Gestire i non morti non è facile. Né nella vita, né in film come Handling the Undead

Il debutto al lungometraggio di finzione di Thea Hvistendah - in concorso all'ottava edizione del Riviera International Film Festival - è un'opera affascinante, ma incompiuta. Che cerca di superare la forma, ma rimane semplice involucro

Gestire i non morti non è una cosa facile. Non deve esserlo nella realtà, ma nemmeno nella finzione è tanto più semplice. È inoltre il titolo del film di Thea Hvistendah, Handling the Undead, al suo debutto nel lungometraggio dopo una serie di corti e la regia del film concerto del 2017 Adjø Montebello. Gestire i non morti non è cosa facile e non lo è soprattutto quando si è vivi, quando quei morti si sono già lasciati andare, si sono salutati, che sia da poco o che sia da anni.

Gestire i morti è il più grande cruccio che la letteratura, dai greci ai fantasy, si è impuntata di voler trattare, forse pensando di poter trovare una soluzione, un modo per riportare davvero la gente in vita, cercando di capire in caso cosa poter fare per rendere la convivenza il più serena possibile.

Ma, sebbene possa sembrarlo – anche per una serie di effettistica sui non-morti – l’opera di Hvistendah non è uno zombie movie.

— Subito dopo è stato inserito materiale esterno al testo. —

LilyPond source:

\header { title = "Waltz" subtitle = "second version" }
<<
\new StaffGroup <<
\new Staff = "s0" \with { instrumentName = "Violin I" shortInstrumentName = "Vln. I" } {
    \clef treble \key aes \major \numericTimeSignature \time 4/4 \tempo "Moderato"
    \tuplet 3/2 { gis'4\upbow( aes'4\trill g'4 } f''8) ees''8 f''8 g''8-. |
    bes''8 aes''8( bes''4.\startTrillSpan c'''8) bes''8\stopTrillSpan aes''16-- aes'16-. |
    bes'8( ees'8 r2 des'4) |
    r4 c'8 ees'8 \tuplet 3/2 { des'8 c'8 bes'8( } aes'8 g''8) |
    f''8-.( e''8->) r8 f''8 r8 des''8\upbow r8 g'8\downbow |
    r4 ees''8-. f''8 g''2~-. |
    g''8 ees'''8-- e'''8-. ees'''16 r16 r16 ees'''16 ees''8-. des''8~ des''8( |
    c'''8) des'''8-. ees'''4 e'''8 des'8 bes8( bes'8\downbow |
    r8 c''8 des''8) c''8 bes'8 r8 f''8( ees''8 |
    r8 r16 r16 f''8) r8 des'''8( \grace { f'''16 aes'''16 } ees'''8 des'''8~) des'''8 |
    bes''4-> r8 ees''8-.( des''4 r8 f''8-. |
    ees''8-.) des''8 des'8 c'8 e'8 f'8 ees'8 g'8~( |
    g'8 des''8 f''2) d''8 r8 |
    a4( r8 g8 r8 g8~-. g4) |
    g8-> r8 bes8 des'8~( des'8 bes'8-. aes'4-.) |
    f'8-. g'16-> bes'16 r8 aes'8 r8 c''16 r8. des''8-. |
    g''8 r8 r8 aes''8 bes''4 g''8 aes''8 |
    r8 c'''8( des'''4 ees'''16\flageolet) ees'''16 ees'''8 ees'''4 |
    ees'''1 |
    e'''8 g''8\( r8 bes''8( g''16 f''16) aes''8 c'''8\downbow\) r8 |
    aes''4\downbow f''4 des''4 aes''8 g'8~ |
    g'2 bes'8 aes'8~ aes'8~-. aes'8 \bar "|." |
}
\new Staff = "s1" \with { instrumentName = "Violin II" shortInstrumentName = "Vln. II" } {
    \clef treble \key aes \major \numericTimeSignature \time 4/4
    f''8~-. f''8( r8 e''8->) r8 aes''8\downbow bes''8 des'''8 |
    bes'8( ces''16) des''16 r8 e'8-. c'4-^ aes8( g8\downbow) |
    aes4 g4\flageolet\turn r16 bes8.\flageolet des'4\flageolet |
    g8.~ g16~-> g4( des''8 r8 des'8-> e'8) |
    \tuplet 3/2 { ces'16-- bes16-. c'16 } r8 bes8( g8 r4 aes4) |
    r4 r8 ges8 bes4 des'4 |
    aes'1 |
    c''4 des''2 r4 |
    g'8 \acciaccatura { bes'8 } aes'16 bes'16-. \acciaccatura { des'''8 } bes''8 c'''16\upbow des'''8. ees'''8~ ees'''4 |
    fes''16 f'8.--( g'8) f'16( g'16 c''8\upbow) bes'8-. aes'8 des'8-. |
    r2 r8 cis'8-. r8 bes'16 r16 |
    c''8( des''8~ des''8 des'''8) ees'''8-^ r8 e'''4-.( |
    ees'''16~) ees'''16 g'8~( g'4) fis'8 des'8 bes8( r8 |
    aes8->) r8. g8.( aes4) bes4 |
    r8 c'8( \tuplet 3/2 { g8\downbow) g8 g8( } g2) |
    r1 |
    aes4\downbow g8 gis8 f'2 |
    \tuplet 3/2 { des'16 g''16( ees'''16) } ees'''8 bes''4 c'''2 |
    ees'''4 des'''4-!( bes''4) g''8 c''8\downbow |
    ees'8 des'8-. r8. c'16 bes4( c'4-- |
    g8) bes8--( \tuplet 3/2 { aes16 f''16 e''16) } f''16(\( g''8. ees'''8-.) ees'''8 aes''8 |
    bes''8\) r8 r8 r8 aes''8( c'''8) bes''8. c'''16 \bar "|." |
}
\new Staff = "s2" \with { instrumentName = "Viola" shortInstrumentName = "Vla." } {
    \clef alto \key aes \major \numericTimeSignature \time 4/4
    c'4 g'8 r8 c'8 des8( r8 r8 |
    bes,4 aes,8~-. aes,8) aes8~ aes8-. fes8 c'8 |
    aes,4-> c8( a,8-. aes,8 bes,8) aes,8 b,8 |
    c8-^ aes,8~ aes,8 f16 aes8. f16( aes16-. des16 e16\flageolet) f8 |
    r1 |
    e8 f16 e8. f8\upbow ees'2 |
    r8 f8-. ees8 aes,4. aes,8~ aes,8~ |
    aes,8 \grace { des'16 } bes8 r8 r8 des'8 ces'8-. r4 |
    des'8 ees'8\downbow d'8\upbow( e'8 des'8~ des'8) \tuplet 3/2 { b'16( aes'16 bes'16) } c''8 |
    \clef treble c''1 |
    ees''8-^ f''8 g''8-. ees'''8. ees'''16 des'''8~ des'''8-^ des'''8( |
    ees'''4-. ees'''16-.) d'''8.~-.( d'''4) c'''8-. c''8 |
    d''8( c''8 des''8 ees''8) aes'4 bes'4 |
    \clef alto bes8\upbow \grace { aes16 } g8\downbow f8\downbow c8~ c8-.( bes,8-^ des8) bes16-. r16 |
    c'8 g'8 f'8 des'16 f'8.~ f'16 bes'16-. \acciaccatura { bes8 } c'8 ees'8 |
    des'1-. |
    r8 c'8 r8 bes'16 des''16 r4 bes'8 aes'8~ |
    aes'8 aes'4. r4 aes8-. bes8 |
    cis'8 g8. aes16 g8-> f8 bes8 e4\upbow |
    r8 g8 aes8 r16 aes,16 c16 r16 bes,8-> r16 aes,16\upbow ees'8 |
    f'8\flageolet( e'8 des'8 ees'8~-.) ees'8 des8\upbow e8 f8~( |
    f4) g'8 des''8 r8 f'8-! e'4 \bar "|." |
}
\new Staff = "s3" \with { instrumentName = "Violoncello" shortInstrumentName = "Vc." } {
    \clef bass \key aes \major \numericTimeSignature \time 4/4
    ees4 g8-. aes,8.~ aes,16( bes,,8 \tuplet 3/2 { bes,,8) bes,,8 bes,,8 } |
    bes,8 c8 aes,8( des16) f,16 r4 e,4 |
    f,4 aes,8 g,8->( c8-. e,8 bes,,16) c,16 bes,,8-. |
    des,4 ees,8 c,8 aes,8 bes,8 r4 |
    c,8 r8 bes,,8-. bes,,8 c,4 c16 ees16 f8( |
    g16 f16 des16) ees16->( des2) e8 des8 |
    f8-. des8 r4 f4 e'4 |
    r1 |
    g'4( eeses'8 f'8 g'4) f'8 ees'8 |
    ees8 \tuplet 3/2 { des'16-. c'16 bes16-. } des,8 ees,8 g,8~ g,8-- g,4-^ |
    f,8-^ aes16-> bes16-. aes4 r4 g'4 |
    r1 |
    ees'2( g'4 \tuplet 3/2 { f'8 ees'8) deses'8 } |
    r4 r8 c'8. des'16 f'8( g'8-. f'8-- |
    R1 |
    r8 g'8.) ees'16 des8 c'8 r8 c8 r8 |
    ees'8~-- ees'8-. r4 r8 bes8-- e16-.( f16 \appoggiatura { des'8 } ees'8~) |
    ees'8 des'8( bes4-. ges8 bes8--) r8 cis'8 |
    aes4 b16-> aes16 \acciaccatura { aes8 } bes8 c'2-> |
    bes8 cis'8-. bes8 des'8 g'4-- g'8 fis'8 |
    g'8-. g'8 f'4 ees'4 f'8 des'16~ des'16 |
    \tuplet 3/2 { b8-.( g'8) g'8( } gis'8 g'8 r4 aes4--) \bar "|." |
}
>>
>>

C’è un’epidemia, ma non viene vissuta come tale. E non diventa mai nemmeno un disaster o un horror movie. È un dramma. È il dramma di queste persone, di queste famiglie che hanno perso qualcuno di loro caro e che lo vedono tornare. Forse soffrendo maggiormente per le condizioni in cui se lo trovano davanti.

Handling the Undead, quando confezione e storia coincidono (ma non conquistano)

Non belli, non sani, non privi dei segni che la morte con la sua falce ha lasciato sulla pelle, in Handling the Undead intercorre un rimpallo continuo: dalla vita alla fine, per poi ripartire. Non facendolo però mai veramente. Vegetali, cadaverici, i corpi dei morti “resuscitati” sono solo corpi, svuotati della vita.

La morte è tale non quando non si ha più un contenitore di pelle e ossa, ma quando quest’ultimo non viene riempito con niente, svuotato di personalità, di sentimenti, di anima. Ed è così anche per la pellicola. Quasi una sua stessa analisi del film interna. La pellicola ci prova con tutte le proprie forze a non essere solo forma, ma lo rimane. Ci tiene ai personaggi, più di quanto finiranno per fare gli spettatori. Li inserisce in un teatro funebre, dove il loro ritorno dall’aldilà non ha slancio, non ha scintilla. È coerente con l’aurea mortifera che imposta, che detta il (non) andamento del tempo, fermo e pesante.

Se i defunti hanno riacquistato la possibilità di tornare nella realtà, quest’ultima nel film si piega ai suoi lugubri protagonisti e all’angoscia che generano all’interno dei proprio nucleo familiare. Ma se concettualmente il risultato è conforme, sul computo generale pesa un complessivo senso di immobilità, che affascina e allontana, costringe alla riflessione, ma anche al disinteresse. Un costante incontrarsi/scontrarsi di contrasti, che rendono di certo l’opera accattivante, ma mai fino in fondo.